California Institute of Technology Open Class: machine learning and data mining _radial Basis Function (16th lesson)

Source: Internet
Author: User
Tags svm

Course Description: This paper mainly introduces the RBF model and its comparison with nearest neighbor algorithm, neural network and Kernel method. Finally, the regularization problem of RBF model is introduced.
Course Outline:1, what is the RBF2. RBF and nearest neighbors3. RBF and Neural networks4. RBF and Kernel methods5. RBF and regularization
1, what is the RBFRBF is a model based on the radius. Because the training set (H (x)) is affected by each point in the training focus, the way in which it is affected varies depending on the problem. The main focus of this lesson is on the effect of point-to-model in a training set based on: | | x-xn| | In the form of. That is, RADIUS-based (based on radial). Standard form: (The model below is a Gaussian distribution model, and of course can be used in other models, but since it is radial based, it must exist | | x-xn| | ItemWith the model, we also need to learn its parameters, the above formula has two main parameters: WN and Gamma. Gamma affects the shape of the Gaussian distribution curve (Feishou). Now put down the gamma parameter, first to see how to learn the WN. The premise of learning is to have a guideline. The guideline here is H (xm) = = ym. Where the YM is the true value of the data (for the classification problem is the label). So our problem is to solve the following equation: (for consistency, XM in the following formula corresponds to the xn of the above formula, the XN in the formula below corresponds to the X in the formula above)
The matrix is represented as follows: IfMatrix reversible, there is: (Heard can be solved by inserting method)So far, we can successfully use the training data to find the parameters W, everything is very smooth, then it is not explained as long as we get the gamma to find out?The answer is no, because there is an over-fitting problem. Obviously the solution obtained by the above method, for the sample data, the error is 0, said before, this is not a good thing, because it will lead to reduced generalization ability. The solution used here is: clustering.
2. RBF and nearest neighborsFor the over-fitting problem mentioned in the 1th, the clustering method can be used to solve it.Basic idea: Use some method (for example: K-means) to gather training data into K classes.

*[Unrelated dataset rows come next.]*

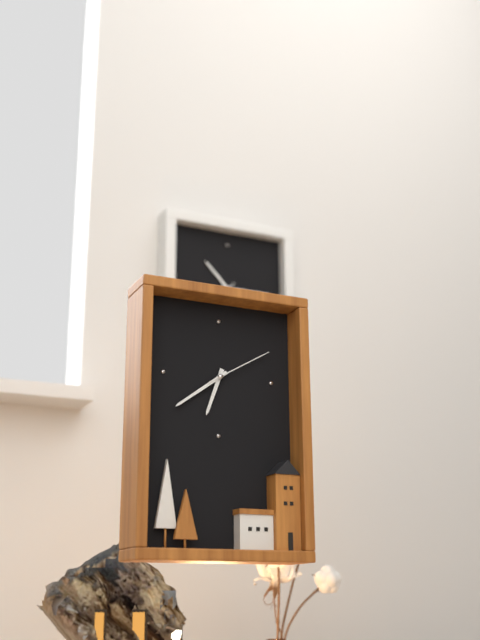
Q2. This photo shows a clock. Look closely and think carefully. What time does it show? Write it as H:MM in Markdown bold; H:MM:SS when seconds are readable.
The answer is **6:39:10**
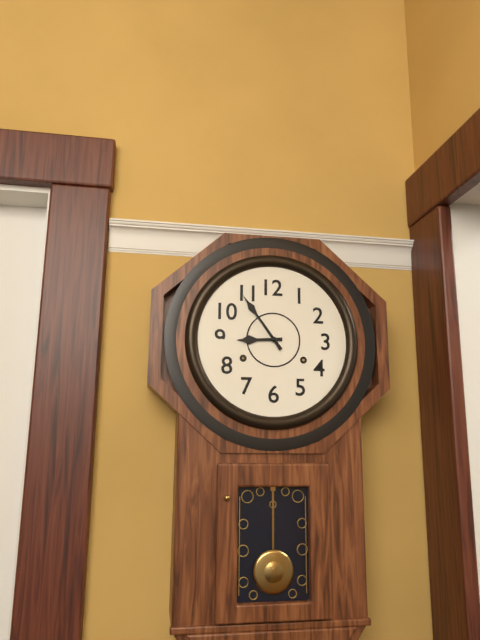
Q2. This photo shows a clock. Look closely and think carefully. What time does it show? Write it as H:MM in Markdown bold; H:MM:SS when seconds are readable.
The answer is **8:54**
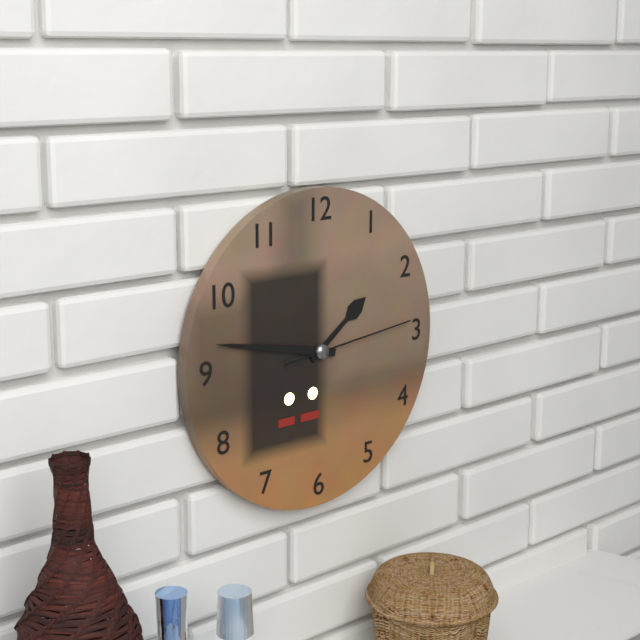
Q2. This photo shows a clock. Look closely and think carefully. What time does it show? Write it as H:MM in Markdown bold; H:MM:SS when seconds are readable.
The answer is **1:47:14**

Each cluster center is trained on behalf of the class.So the model becomes: for the aboveModel, there are two questions:1, how to choose the K center point.2, how to learn wk.1th, the K-means method can be used to solve. Now the main look at the 2nd:Due to the fact that the parameter wk is now K, there are errors in the model: throughTo solve the above equation, we can find out W (how to solve it?) and the linear algebra ... )Now the remaining question is how to solve gamma. The following method is called: the desired maximization of the mixed Gaussian model (EM algorithm in mixture of Gaussians)First step: Fix γ, solve WThe second step: fixing W, the corresponding γ when the model error is minimized.Step three: Jump back to the first step until the termination condition is met. (Iteration m inferior.) )3. RBF and Neural networksThrough the above steps, the RBF model can already be solved. Now look at the comparison with the neural network: throughWe can know:1, the RBF Network and the neural network are in the same form.2, for the RBF network the first level input parameters are fixed: | | x-μi| |, but for neural network, the corresponding parameters need to be learned by reverse propagation.3, for the RBF network when the first level input value is very large, the corresponding node output will become very small (Gaussian model), and for the neural network does not exist this feature, the root of the specific node used by the function. 4. RBF and Kernel methodsThen look at the comparison between RBF and SVM kernel.First in form:SVM KERNEL:RBF:For RBF, additional parameter B is added, and the problem of classification is changed. This is to make it easier to compare with SVM kernel.The first question we care about is: how do they behave? The following figure shows the performance of the two models (the Green line represents the target function): can see, although it is a model from two different worlds, but they are very close (SVM a bit better), but in the specific problem, it is difficult to know who is better.Note that the number of clusters used in RBF k = = The number of support vectors in SVM.5. RBF and regularization
Note: about how K is selected in clustering? I began to think whether the VC dimension can be calculated as a reference? The student asked the question at the end of the class, but the professor said he could not do it. is K--VC instead of vc->k.

California Institute of Technology Open Class: machine learning and data mining _radial Basis Function (16th lesson)

Contact Us

The content source of this page is from Internet, which doesn't represent Alibaba Cloud's opinion; products and services mentioned on that page don't have any relationship with Alibaba Cloud. If the content of the page makes you feel confusing, please write us an email, we will handle the problem within 5 days after receiving your email.

If you find any instances of plagiarism from the community, please send an email to: info-contact@alibabacloud.com and provide relevant evidence. A staff member will contact you within 5 working days.

A Free Trial That Lets You Build Big!

Start building with 50+ products and up to 12 months usage for Elastic Compute Service

  • Sales Support

    1 on 1 presale consultation

  • After-Sales Support

    24/7 Technical Support 6 Free Tickets per Quarter Faster Response

  • Alibaba Cloud offers highly flexible support services tailored to meet your exact needs.